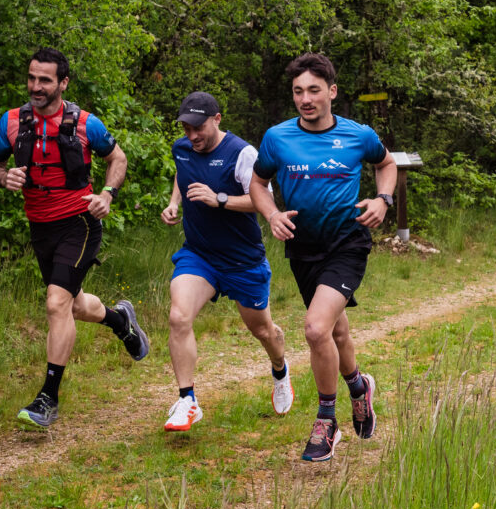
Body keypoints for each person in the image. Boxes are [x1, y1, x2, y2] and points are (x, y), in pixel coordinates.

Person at [0, 48, 150, 429]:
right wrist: (2, 176)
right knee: (72, 305)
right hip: (40, 226)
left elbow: (118, 158)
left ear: (63, 83)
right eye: (31, 78)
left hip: (80, 221)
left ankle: (48, 398)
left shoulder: (86, 124)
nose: (36, 87)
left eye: (45, 80)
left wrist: (107, 194)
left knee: (56, 302)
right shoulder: (11, 122)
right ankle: (121, 320)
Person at [249, 53, 397, 462]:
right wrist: (272, 213)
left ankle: (326, 420)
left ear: (331, 92)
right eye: (298, 91)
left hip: (347, 243)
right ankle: (358, 387)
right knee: (335, 332)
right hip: (303, 246)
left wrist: (383, 199)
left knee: (315, 329)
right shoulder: (277, 138)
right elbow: (258, 182)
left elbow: (386, 164)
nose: (305, 98)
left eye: (314, 90)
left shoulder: (357, 135)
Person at [158, 92, 291, 431]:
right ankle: (187, 400)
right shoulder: (182, 147)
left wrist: (219, 199)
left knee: (262, 330)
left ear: (217, 119)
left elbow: (263, 200)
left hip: (242, 260)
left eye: (198, 128)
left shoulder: (242, 153)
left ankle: (280, 368)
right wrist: (174, 202)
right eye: (186, 128)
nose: (192, 136)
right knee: (178, 316)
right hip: (199, 254)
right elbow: (182, 171)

§ **Exercise directions**:
What lines of the listing contain the word "elbow"? Copy them all.

§ **Answer section**:
left elbow: (118, 158)
right elbow: (258, 182)
left elbow: (386, 164)
left elbow: (263, 200)
right elbow: (182, 171)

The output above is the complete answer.